Ai governativi mancano una quarantina di voti; 21 sono del Pd dove in tre si astengono (Capodicasa, Galli e Vaccaro), 7 sono assenti giustificati e 11 non partecipano perché in dissenso. Una minoranza, questi ultimi, della minoranza; il dissenso era stato più forte al senato nel primo passaggio sette mesi fa. La gran parte dei bersaniani vota sì: riconoscono nella riforma un pericoloso «cambiamento profondo della forma di democrazia parlamentare» (Bindi) eppure valutano che «non si può far fallire il percorso» (Cuperlo). Dicono un altro sì, ma assicurano che «è l’ultima volta» se «non si riaprirà il confronto» se «non ci sarà equilibrio» con la legge elettorale. Cioè l’Italicum che Renzi ha detto e ripetuto di non voler cambiare.
Due spicchi dell’emiciclo restano vuoti anche al momento del voto, sono quelli del Movimento 5 Stelle che non rinuncia all’Aventino. Appare solo il delegato Toninelli e la sua dichiarazione di voto comincia con «fascisti» e finisce con «disonesti». Ma in mezzo ha una citazione importante: le parole di fuoco contro la riforma costituzionale imposta dal governo Berlusconi, discorso del 2005 di Sergio Mattarella. Sel invece torna in aula, deputati e deputate quando con una mano votano (no) con l’altra alzano una copia della Costituzione. Ora la legge costituzionale torna a palazzo Madama. Se il senato approverà l’identico testo della camera, da ieri si possono cominciare a contare i tre mesi di «pausa di riflessione» prima che Montecitorio possa dare l’ultimo sì a maggioranza assoluta: dunque nel caso più favorevole al governo il 10 giugno.
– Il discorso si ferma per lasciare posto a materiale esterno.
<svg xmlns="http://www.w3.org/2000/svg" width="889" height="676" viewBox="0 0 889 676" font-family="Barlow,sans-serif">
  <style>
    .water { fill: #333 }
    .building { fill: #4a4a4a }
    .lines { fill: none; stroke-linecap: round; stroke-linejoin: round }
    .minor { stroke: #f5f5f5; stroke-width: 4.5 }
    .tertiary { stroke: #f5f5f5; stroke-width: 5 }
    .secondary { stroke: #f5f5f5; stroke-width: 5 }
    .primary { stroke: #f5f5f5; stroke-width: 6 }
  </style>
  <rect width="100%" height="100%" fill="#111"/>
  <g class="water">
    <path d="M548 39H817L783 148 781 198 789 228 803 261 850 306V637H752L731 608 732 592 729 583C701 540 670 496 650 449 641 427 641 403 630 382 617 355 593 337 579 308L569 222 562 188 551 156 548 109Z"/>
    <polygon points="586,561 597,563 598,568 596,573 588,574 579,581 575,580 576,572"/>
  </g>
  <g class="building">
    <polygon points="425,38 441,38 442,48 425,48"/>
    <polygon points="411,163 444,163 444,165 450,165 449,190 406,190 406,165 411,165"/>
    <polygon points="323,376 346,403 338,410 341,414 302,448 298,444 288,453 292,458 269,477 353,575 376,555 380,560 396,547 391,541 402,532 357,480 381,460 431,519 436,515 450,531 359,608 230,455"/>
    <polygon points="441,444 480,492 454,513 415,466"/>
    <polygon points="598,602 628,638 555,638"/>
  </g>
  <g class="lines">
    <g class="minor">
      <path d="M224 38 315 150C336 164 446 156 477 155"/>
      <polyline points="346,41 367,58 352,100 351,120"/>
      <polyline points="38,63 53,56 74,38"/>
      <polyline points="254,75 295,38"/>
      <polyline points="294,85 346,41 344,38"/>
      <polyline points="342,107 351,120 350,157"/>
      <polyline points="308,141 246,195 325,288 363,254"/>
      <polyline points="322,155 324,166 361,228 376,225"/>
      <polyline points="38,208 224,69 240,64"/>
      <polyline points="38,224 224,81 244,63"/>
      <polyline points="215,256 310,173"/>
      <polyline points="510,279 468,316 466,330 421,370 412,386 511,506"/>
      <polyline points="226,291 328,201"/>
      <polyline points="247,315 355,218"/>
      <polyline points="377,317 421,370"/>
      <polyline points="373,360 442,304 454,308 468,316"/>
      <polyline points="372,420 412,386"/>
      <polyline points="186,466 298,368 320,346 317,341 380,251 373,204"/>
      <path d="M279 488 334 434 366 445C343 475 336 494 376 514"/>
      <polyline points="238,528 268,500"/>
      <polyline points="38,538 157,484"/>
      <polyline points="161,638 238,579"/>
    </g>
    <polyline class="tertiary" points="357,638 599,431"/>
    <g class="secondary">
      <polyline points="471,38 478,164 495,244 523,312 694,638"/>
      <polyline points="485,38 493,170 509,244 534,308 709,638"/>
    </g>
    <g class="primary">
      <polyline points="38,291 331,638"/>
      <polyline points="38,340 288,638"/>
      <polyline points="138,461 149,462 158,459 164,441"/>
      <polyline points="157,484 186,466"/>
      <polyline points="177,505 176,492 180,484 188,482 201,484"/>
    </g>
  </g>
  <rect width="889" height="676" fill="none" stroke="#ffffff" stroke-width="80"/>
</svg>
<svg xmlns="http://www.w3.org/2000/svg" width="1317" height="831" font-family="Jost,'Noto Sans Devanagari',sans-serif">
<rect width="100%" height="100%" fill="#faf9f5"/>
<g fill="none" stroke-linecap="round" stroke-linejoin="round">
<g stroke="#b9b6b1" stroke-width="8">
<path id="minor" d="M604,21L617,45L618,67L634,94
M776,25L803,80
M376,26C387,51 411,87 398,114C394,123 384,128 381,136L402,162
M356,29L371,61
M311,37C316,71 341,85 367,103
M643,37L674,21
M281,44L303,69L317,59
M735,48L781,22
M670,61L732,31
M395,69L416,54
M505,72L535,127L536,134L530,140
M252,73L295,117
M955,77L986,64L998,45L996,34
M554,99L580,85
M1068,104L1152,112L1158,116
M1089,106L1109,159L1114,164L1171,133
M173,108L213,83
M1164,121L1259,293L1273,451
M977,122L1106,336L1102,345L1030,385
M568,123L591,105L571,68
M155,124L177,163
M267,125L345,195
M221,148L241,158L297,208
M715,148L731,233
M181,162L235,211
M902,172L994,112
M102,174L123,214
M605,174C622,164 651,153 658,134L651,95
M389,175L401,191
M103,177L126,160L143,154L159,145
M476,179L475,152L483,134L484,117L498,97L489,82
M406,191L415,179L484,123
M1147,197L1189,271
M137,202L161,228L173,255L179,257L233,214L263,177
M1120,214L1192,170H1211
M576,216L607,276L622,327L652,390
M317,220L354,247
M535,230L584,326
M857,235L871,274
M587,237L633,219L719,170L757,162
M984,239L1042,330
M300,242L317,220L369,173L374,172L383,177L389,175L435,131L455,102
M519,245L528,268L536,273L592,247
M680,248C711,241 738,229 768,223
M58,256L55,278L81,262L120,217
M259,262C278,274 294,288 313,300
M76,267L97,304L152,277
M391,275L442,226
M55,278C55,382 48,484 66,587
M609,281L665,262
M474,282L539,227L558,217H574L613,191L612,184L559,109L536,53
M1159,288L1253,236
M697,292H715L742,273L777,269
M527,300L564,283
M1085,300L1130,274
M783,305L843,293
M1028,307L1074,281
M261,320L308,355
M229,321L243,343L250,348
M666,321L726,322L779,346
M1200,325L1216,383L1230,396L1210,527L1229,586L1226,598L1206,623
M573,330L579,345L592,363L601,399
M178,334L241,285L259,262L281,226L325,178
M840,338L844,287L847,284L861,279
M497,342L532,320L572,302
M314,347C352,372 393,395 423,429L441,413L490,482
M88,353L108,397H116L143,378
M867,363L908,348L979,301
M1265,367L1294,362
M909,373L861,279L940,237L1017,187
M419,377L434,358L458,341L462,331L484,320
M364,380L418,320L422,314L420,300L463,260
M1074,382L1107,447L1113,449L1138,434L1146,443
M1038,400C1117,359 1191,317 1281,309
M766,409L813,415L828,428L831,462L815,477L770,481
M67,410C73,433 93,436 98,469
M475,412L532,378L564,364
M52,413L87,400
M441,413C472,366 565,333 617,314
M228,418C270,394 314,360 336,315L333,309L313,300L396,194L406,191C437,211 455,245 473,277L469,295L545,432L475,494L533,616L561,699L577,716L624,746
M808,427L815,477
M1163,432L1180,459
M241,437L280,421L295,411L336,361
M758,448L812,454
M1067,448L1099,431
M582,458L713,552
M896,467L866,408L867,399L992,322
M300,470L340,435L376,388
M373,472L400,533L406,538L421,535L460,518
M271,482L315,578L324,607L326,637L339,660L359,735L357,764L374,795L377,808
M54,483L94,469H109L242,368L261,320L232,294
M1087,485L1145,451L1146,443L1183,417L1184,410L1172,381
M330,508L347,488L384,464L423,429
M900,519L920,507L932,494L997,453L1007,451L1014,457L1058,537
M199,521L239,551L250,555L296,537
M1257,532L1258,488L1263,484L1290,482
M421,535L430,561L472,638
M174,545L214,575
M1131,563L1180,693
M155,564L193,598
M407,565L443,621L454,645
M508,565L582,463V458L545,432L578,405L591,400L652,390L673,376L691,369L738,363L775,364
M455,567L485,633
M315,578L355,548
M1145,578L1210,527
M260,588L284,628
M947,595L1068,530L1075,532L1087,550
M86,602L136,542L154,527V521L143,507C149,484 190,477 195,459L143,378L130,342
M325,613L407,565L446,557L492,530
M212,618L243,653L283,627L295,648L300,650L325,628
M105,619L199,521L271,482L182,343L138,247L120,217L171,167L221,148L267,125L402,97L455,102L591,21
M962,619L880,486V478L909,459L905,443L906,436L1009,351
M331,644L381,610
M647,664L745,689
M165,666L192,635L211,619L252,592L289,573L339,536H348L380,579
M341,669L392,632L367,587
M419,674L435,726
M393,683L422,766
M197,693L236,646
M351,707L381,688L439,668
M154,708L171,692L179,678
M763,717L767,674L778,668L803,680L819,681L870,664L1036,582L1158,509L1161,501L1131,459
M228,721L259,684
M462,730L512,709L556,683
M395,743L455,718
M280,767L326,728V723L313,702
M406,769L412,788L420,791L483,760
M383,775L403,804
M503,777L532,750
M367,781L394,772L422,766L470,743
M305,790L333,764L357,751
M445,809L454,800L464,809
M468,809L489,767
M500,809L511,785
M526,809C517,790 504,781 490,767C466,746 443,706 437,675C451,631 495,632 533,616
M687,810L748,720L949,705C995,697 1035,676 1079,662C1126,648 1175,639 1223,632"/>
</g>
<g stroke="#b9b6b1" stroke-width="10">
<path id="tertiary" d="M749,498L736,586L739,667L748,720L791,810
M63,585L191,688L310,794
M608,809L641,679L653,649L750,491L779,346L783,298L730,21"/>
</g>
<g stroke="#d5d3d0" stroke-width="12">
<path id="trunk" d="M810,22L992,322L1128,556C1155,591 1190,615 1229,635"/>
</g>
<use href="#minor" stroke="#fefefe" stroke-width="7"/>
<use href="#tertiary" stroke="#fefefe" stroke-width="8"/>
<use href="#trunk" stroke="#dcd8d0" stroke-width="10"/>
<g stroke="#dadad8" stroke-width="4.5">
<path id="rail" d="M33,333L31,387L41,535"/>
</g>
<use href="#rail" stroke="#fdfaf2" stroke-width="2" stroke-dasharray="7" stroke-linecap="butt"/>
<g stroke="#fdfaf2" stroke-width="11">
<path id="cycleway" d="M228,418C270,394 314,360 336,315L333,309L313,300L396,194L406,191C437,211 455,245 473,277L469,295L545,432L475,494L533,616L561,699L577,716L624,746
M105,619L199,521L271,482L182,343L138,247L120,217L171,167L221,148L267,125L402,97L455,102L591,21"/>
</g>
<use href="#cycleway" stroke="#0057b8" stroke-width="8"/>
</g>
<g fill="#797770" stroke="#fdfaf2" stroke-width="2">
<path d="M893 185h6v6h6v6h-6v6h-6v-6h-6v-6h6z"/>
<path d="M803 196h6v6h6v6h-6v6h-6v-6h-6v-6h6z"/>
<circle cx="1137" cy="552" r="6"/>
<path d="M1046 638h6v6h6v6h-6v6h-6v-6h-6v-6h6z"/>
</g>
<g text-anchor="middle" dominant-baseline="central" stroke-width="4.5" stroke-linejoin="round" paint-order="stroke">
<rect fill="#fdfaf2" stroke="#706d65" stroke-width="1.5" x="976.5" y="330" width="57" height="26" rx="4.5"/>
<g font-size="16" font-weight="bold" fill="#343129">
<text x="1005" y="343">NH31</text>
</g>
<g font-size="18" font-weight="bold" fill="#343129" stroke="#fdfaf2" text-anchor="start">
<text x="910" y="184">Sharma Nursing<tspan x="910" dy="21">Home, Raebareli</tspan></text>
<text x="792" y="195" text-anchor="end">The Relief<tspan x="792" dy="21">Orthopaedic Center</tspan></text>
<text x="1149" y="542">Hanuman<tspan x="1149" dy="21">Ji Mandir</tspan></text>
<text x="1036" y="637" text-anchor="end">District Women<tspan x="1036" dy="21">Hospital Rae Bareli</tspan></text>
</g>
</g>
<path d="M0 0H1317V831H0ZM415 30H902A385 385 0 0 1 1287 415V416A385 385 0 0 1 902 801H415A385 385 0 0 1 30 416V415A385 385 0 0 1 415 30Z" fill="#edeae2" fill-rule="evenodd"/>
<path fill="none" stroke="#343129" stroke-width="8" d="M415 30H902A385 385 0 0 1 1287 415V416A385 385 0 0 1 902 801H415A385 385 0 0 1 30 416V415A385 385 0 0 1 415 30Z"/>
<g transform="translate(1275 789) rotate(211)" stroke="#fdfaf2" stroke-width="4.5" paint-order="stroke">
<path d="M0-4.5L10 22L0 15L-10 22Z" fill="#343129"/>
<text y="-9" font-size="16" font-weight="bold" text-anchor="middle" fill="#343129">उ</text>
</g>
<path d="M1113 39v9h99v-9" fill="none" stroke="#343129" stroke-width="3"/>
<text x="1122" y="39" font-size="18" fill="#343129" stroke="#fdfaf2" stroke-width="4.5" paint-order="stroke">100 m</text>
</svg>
È difficile, dal momento che ci sono le elezioni regionali dietro l’angolo: saranno giorni di contrapposizioni accese e di pause nei lavori parlamentari. Ma non impossibile, visto che al senato spetta adesso un compito assai limitato. Solo gli articoli che la camera ha modificato rispetto al testo votato dai senatori potranno essere rimessi in discussione. E solo gli emendamenti strettamente legati alle novità potranno essere ammessi. È direttamente il regolamento dell’assemblea a rispondere alle speranze eccessive della minoranza Pd. Meglio dimenticare da subito gli «ulteriori miglioramenti al testo di riforma costituzionale» in cui dicono di confidare i bersaniani. I senatori potranno rimettere mano solo a una decina di articoli. Il doppio voto conforme esclude modifiche alla composizione del nuovo senato, alla modalità di elezione di secondo livello, alla gratuità del mandato, al fatto che la fiducia sarà votata solo alla camera, al potere di iniziativa legislativa, al nuovo quorum del referendum… C’è spazio solo per rivedere le funzioni di quello che sarà il nuovo senato e per poche altre questioni. Alcune effettivamente migliorate dalla camera, dunque da maneggiare con cura: le regole del procedimento legislativo, le modalità di elezione dei giudici costituzionali, la possibilità di esame preventivo della Consulta sulla leggi elettorali. Altre al contrario modificate solo in apparenza, come i quorum per l’elezione del presidente della Repubblica e per la dichiarazione di stato di guerra: due passaggi delicati che restano sostanzialmente nella disponibilità del primo partito. Sarà possibile anche intervenire sugli elenchi delle materie di competenza statale e di competenza regionale, le modifiche della camera sono state all’insegna del centralismo.

Ma a questo punto sarà più facile sabotare la riforma che correggerla. Ecco allora l’incognita: visti i numeri del senato, se Berlusconi non rientrerà nella partita e i suoi lo seguiranno ancora, i dissidenti del Pd (che ad agosto furono 16) potrebbero essere decisivi. La trattativa si giocherà in parallelo con l’Italicum che dopo le regionali dovrebbe approdare alla camera. Renzi vuole che sia approvato definitivamente a Montecitorio, ma è una legge che, accanto ai difetti strutturali, contiene un certo numero di errori tecnici che andrebbero (almeno quelli) corretti. La minoranza Pd dovrebbe però muoversi tra camera e senato in maniera compatta. Quello che è successo ieri porta a escluderlo.